Extract provided:
• • • • •

In [None]:
from IPython.core.display import HTML   
display(HTML("<style>:root { --jp-notebook-max-width: 98% !important; }</style>"))

import warnings
warnings.simplefilter("ignore", UserWarning)

# Pattern Matching on AMD's stock price action

This notebook shows pattern matching on AMD's stock price using L2 similarity search on KDB.AI. 

### Goals 

1. Load Data
1. Create Vector Embeddings
1. Store Embeddings in KDB.AI
1. Search For Similar Sequences To A Target Sequence
1. Delete the KDB.AI Table

---

In [None]:
## import Modules

import os, time
import numpy             as np
import pandas            as pd
import matplotlib.pyplot as plt
import pandas_ta         as ta     ## For VWAP calculation 
import kdbai_client      as kdbai
from   utils             import *  ## Import plotting functions

plt.style.use('fivethirtyeight')
import seaborn as sns
sns.set_theme()

### Connect to KDB.AI Session

To use KDB.AI, you will need two session details - a URL endpoint and an API key. 
To get these you can sign up for free [here](https://trykdb.kx.com/kdbai/signup).

In [None]:
####  Create ".env" file from  "env_copy.text"

from os.path import join,dirname
from dotenv  import load_dotenv

# dotenv_path = join(dirname, './.env')
load_dotenv('../.env')

# lazy auth    -- just enter info.. 
# endpoint          ='XXXX.kdb.ai' 
# api_key1          ='YOUR_KDBAI_API_KEY'

KDBAI_ENDPOINT  = os.environ.get("endpoint") 
KDBAI_API_KEY1  = os.environ.get("api_key1")

## Sanity Check 
# print(KDBAI_ENDPOINT)

In [None]:
# Create session early, check table on your instance
session = kdbai.Session(api_key=KDBAI_API_KEY1, endpoint=KDBAI_ENDPOINT)
print(session.list())

### Define Functions

In [None]:
def show_df(df: pd.DataFrame) -> pd.DataFrame:
    print(df.shape)
    return display(df.head(3))

def TableCheckDrop(t):
    if t in session.list():
        session.table(t).drop()
        time.sleep(2)
        print ("Table found: Dropped, safe to add:", t) 
    else: print ("No Table found: Safe to add:", t) 

def timeSliceData(t1,t2,dataSlice1=pd.DataFrame,dataSliceOpn=pd.DataFrame()):
    dataP_     = dataSlice1.between_time(t1[0],t1[1]).pivot(index='Date', columns='Time', values='Close'); 
    dataP__    = dataSlice1.between_time(t2[0],t2[1]).pivot(index='Date', columns='Time', values='Close');

    dataP_     = dataP_.div(dataSliceOpn.values, axis=0)
    dataP__    = dataP__.div(dataSliceOpn.values,axis=0)

• • • • •

Data shown:
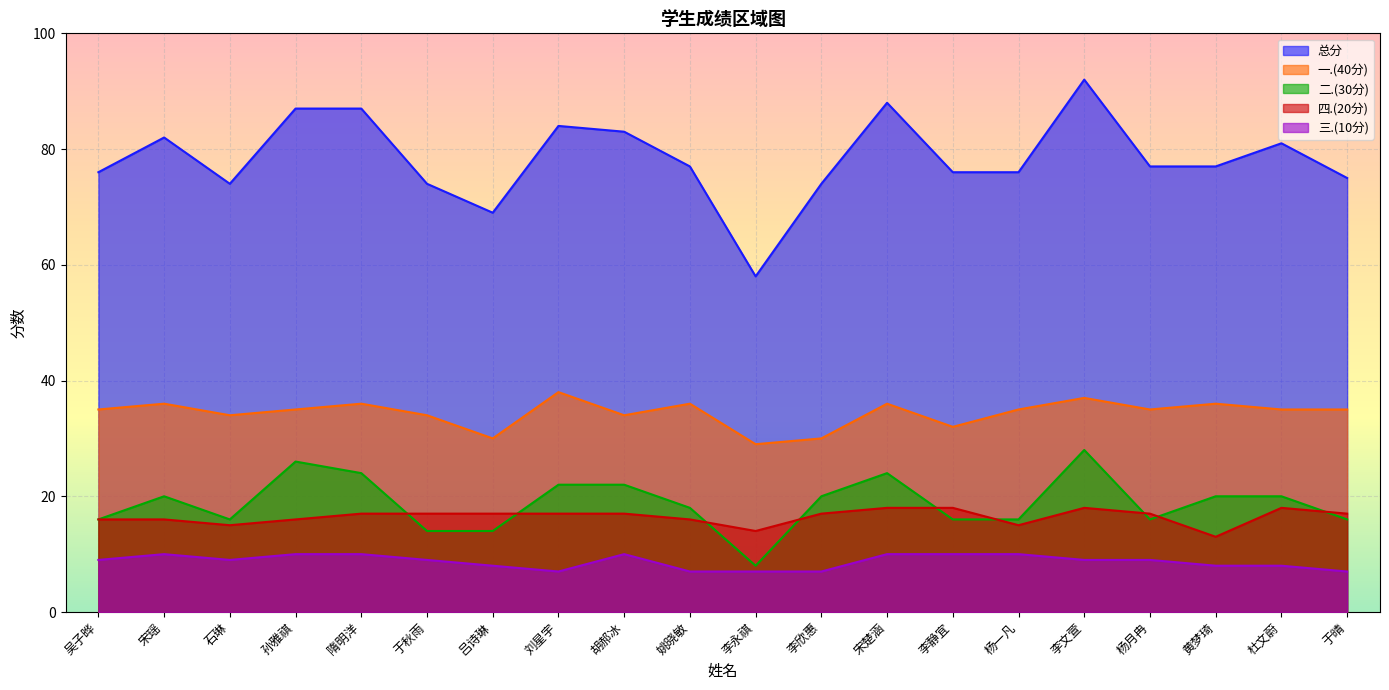

What is the sum of the 二.(30分) values at 宋瑶 and 李文萱?

48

• • • • •

Task details: Reproduce word for word the part of the AMD pattern-matching notebook from "### Define Functions" up to and including "time.sleep(2)". The listing has nothing to do with the AMD pattern-matching notebook.

Task response:
### Define Functions

In [None]:
def show_df(df: pd.DataFrame) -> pd.DataFrame:
    print(df.shape)
    return display(df.head(3))

def TableCheckDrop(t):
    if t in session.list():
        session.table(t).drop()
        time.sleep(2)